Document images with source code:
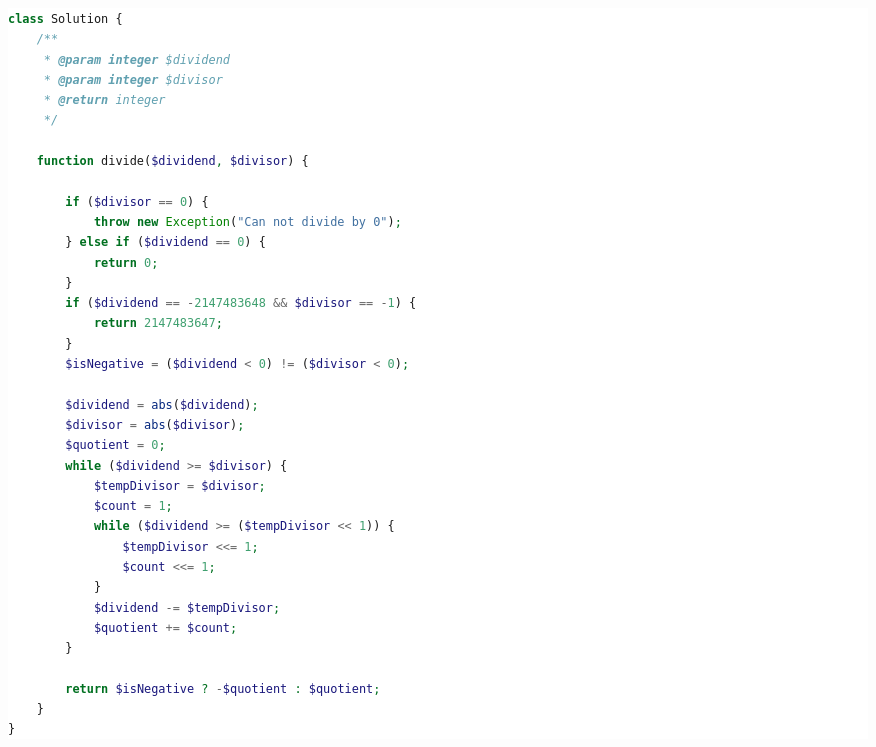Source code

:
 ```php
class Solution {
    /**
     * @param integer $dividend
     * @param integer $divisor
     * @return integer
     */

    function divide($dividend, $divisor) {

        if ($divisor == 0) {
            throw new Exception("Can not divide by 0");
        } else if ($dividend == 0) {
            return 0;
        }
        if ($dividend == -2147483648 && $divisor == -1) {
            return 2147483647;
        }
        $isNegative = ($dividend < 0) != ($divisor < 0);

        $dividend = abs($dividend);
        $divisor = abs($divisor);
        $quotient = 0;
        while ($dividend >= $divisor) {
            $tempDivisor = $divisor;
            $count = 1;
            while ($dividend >= ($tempDivisor << 1)) {
                $tempDivisor <<= 1;
                $count <<= 1;
            }
            $dividend -= $tempDivisor;
            $quotient += $count;
        }

        return $isNegative ? -$quotient : $quotient;
    }
}
```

## PROBLEM TO WORK ON:
From the data above, pick out each line containing "return" and copy it.

## RESULT:
     * @return integer
            return 0;
            return 2147483647;
        return $isNegative ? -$quotient : $quotient;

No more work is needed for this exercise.